▶ **Goal of the exercise**
Extract each line from the entries below that has the string "linecap" in it.

▶ **The data**
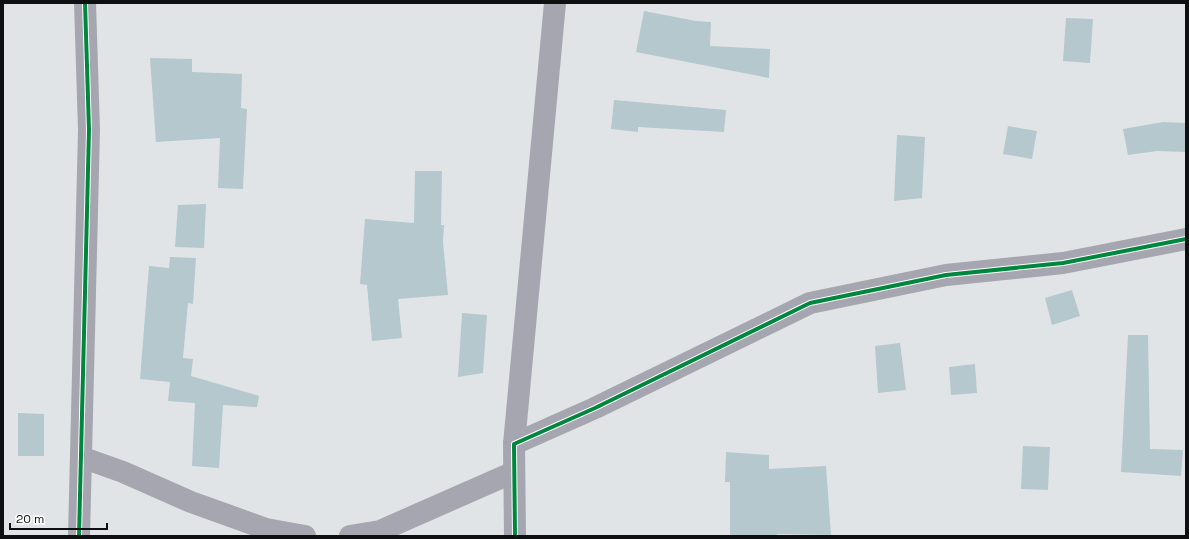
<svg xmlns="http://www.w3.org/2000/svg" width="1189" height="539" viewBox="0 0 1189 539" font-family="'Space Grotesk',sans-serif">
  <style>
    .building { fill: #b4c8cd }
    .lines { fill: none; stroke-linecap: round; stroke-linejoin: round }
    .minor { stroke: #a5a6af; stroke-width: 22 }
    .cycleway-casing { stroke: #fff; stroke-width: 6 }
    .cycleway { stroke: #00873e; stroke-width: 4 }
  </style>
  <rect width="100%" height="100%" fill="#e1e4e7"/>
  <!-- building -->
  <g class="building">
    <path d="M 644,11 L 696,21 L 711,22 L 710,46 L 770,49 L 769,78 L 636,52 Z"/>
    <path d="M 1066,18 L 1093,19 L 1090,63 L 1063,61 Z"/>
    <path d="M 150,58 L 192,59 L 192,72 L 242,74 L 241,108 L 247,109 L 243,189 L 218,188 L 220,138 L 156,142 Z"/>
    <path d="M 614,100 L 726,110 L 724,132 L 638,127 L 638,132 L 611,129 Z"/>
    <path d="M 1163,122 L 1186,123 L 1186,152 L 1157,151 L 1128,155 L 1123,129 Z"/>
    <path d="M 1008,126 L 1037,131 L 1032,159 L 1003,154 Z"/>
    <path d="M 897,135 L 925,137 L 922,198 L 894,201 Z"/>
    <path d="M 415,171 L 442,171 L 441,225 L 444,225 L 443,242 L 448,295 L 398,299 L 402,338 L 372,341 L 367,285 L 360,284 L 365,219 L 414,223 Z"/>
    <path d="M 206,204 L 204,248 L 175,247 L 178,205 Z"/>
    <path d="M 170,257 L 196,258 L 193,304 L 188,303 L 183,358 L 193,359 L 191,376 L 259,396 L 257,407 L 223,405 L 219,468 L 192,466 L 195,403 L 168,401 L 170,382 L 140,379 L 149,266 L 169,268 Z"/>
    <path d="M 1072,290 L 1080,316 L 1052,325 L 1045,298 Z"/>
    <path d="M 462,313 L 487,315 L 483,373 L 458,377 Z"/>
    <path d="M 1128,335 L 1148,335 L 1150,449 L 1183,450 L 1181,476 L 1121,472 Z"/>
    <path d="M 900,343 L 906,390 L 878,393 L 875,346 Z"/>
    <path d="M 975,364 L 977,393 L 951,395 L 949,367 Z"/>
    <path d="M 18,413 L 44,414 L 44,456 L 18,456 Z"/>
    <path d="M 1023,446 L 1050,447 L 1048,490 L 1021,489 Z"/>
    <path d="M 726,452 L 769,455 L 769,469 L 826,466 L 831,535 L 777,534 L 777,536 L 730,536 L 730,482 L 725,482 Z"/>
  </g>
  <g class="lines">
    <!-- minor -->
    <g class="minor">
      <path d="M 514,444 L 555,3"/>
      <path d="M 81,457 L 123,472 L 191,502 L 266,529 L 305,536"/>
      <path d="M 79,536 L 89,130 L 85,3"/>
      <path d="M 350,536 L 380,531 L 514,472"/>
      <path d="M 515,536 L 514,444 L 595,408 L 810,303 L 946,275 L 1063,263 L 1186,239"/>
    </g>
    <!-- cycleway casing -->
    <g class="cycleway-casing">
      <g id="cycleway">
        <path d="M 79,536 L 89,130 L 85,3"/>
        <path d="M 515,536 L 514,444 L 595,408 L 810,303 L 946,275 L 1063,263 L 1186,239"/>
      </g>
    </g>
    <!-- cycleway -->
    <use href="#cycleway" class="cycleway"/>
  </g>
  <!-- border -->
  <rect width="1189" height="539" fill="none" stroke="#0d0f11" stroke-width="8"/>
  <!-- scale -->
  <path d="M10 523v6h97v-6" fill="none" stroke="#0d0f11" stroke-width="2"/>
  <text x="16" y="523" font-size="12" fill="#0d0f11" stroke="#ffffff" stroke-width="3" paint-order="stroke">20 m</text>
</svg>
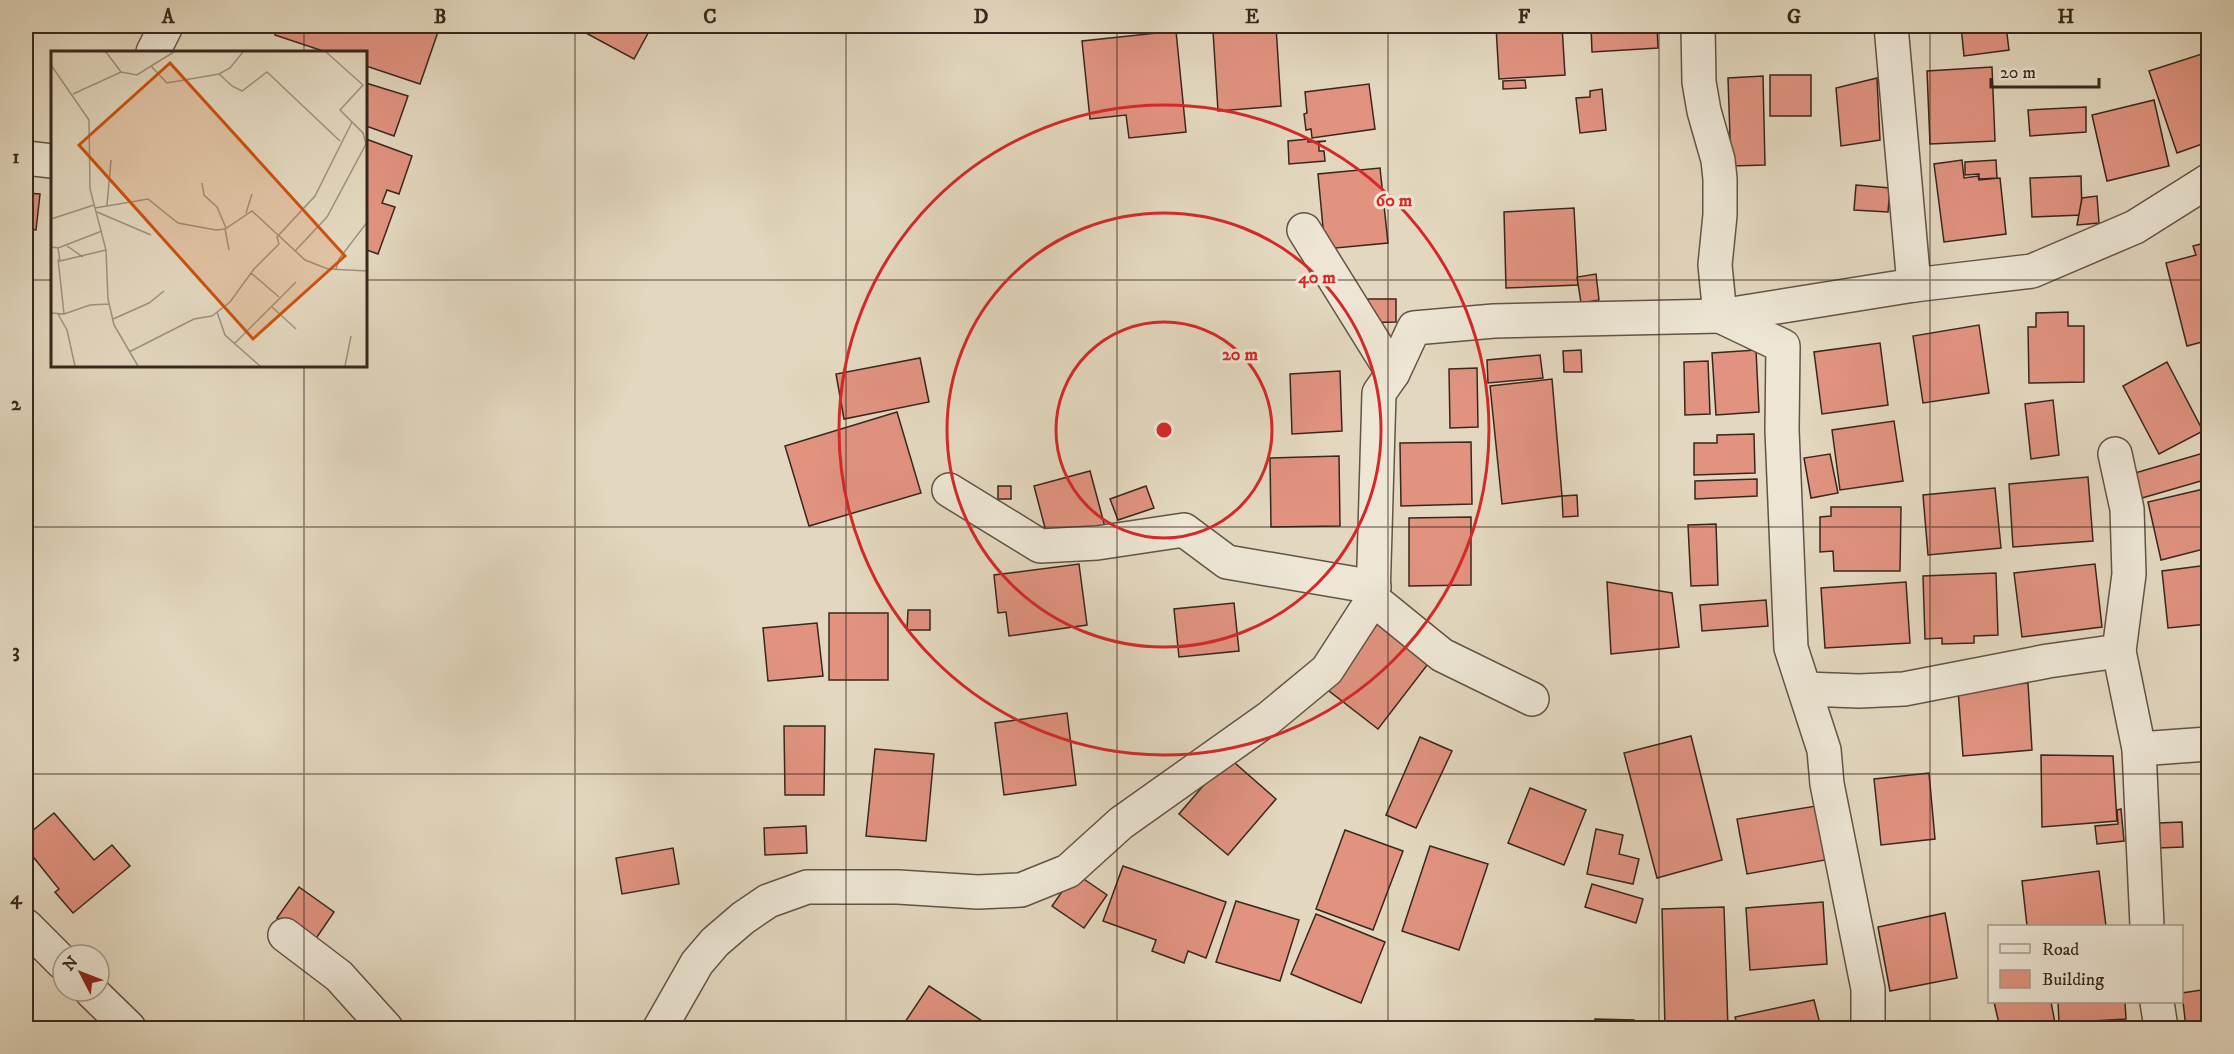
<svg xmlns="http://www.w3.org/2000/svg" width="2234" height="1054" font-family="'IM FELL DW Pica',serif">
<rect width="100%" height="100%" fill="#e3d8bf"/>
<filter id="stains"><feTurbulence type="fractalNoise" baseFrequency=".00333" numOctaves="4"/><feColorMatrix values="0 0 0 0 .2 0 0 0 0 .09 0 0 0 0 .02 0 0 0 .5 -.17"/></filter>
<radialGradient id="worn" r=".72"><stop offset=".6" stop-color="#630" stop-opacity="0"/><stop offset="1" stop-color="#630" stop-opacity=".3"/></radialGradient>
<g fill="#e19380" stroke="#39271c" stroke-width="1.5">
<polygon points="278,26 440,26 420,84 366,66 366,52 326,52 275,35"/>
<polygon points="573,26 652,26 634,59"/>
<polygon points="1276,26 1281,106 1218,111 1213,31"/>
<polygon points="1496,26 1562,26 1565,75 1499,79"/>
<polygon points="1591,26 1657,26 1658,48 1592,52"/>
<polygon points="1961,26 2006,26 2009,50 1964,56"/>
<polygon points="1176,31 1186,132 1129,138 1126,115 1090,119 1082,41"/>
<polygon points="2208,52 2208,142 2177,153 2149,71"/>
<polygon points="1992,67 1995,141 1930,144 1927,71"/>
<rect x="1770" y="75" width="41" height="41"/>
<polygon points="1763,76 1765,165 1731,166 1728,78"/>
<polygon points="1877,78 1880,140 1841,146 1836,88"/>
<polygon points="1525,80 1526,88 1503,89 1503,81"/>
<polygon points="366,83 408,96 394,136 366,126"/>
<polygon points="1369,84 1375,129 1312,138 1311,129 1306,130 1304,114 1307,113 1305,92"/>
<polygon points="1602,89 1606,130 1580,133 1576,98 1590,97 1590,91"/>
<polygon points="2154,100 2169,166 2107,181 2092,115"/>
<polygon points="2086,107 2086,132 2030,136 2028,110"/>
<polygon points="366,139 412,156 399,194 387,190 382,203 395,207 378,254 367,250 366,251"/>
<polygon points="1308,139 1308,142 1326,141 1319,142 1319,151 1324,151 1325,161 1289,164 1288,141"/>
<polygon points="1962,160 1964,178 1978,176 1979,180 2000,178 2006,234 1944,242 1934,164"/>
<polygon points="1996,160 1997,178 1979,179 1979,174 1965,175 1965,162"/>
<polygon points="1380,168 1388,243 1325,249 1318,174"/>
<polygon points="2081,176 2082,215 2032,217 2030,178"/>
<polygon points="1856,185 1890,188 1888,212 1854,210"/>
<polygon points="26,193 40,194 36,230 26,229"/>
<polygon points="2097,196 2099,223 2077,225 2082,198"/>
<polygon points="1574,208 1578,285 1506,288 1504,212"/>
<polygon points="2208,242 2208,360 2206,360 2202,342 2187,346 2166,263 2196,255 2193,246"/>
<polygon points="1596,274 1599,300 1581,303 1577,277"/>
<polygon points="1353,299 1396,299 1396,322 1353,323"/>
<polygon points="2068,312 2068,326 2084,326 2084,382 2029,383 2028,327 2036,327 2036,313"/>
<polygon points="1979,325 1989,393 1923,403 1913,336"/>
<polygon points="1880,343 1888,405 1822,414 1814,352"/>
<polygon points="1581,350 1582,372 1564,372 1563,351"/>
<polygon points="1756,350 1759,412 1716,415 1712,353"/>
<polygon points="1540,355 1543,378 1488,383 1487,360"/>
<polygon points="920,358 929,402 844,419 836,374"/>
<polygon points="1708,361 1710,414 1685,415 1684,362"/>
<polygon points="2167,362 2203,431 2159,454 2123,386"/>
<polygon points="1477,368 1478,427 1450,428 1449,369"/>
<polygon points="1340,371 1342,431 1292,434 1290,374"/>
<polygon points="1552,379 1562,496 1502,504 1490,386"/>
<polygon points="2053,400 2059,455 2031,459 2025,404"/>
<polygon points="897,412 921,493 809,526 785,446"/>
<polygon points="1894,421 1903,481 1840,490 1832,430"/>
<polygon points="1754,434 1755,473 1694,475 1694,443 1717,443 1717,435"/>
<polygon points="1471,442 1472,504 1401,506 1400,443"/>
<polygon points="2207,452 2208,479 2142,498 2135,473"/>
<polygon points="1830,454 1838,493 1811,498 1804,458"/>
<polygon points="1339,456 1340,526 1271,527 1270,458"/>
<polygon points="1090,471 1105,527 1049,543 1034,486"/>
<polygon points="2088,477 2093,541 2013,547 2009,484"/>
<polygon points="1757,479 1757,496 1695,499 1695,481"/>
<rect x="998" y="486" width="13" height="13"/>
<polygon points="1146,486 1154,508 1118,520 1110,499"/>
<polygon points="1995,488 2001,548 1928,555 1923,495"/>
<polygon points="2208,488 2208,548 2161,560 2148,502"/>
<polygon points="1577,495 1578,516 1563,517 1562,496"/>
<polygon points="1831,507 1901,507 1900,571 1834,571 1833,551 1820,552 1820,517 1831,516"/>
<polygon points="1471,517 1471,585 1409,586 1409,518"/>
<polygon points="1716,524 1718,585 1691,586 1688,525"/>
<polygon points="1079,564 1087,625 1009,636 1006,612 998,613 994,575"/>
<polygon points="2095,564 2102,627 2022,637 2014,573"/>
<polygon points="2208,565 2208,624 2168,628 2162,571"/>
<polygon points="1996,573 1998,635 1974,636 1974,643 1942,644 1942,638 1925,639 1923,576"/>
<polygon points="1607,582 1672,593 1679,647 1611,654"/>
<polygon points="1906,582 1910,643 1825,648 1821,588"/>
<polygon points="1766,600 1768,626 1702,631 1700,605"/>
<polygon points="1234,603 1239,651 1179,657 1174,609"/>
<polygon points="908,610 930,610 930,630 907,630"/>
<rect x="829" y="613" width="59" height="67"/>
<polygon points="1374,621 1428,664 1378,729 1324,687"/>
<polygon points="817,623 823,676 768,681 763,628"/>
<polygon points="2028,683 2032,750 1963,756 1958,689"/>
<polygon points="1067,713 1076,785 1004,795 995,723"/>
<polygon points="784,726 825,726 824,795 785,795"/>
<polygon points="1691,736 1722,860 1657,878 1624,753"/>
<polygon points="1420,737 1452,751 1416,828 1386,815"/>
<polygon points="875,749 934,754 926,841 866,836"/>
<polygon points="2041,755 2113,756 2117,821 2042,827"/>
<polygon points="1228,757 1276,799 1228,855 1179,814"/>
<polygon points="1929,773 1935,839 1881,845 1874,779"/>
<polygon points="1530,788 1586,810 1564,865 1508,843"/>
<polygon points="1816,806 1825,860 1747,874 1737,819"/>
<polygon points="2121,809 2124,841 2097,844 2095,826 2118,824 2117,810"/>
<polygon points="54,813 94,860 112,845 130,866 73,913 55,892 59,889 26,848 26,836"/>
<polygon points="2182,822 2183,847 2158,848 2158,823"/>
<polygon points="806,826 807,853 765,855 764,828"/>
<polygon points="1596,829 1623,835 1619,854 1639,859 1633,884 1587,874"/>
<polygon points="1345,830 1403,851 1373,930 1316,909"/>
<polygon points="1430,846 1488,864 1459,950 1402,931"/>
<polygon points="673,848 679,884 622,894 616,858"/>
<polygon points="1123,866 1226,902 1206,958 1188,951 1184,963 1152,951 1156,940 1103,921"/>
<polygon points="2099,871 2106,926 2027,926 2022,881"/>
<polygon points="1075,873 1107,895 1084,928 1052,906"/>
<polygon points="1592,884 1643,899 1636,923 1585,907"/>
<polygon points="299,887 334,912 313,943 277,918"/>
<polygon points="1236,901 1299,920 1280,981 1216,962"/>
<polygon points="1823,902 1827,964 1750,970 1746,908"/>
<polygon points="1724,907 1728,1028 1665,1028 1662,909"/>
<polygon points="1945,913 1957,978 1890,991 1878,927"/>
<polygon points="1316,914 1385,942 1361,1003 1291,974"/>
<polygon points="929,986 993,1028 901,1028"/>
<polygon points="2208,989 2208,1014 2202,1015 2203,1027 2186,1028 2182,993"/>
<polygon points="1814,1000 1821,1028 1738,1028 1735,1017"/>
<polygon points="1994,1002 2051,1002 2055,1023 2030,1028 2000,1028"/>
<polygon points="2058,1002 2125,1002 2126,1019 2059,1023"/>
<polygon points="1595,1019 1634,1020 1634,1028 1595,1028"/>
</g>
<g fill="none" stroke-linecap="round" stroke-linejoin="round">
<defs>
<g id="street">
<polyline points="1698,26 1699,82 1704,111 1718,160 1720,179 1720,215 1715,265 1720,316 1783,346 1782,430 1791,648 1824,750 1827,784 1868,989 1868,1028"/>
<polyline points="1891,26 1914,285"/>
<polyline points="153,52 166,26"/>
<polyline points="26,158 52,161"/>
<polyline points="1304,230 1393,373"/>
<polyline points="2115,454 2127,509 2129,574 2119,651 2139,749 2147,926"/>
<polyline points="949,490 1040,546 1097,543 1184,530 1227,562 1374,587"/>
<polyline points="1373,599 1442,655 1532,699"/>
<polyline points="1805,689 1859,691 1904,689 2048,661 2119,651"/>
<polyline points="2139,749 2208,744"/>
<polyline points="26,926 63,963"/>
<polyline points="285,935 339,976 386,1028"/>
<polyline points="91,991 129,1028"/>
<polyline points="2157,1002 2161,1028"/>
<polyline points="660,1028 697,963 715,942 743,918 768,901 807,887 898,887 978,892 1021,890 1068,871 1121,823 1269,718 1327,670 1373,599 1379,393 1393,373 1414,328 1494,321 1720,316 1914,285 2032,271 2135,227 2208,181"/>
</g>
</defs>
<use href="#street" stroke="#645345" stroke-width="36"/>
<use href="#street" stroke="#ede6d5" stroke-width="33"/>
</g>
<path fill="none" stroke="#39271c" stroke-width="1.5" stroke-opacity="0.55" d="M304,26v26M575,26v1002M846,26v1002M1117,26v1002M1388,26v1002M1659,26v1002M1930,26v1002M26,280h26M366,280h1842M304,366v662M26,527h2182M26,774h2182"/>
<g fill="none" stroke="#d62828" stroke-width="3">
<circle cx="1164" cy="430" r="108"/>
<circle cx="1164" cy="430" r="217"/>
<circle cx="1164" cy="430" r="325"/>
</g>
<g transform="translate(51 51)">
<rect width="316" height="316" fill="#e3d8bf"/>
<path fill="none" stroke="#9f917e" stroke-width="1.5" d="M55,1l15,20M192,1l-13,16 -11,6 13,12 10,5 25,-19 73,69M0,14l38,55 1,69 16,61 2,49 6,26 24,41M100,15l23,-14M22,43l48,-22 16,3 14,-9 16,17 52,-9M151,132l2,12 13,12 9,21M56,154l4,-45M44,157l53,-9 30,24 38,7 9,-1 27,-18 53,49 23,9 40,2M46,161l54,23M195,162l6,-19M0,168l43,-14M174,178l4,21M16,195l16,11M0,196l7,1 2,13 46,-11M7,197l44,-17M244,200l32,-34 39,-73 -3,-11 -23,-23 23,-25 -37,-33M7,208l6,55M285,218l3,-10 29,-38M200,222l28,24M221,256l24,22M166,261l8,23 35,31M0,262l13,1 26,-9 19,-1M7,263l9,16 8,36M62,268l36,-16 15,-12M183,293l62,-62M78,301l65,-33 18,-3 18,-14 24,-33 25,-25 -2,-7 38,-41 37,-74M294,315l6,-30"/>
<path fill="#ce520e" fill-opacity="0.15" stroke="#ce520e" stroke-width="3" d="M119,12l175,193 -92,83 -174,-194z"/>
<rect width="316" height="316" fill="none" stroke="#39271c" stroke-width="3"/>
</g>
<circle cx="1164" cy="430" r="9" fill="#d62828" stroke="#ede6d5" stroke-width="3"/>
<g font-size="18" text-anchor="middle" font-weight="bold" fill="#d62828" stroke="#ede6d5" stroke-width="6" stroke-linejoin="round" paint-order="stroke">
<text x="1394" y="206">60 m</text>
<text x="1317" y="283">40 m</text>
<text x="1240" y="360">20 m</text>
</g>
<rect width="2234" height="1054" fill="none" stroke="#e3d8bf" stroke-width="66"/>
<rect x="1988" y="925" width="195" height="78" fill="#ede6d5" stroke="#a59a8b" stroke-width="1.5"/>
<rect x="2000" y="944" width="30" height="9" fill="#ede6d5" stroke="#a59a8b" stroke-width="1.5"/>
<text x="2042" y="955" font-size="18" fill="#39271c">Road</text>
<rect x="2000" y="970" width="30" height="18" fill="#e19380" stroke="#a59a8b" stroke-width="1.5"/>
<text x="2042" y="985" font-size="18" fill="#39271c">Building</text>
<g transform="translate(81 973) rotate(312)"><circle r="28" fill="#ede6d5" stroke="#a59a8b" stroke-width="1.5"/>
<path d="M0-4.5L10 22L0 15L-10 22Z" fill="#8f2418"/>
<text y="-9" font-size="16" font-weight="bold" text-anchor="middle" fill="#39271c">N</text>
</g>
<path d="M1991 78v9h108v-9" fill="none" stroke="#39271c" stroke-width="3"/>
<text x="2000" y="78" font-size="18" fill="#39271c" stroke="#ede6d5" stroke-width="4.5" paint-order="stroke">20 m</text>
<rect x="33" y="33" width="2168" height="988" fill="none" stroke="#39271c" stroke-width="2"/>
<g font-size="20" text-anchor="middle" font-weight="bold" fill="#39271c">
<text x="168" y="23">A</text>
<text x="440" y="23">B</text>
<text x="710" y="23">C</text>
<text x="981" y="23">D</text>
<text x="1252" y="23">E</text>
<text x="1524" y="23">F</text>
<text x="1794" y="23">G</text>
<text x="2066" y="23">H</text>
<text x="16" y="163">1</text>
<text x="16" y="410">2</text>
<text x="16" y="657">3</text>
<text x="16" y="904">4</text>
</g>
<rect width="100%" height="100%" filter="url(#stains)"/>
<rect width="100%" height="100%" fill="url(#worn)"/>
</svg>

▶ **Answer for this exercise**
    .lines { fill: none; stroke-linecap: round; stroke-linejoin: round }
<g fill="none" stroke-linecap="round" stroke-linejoin="round">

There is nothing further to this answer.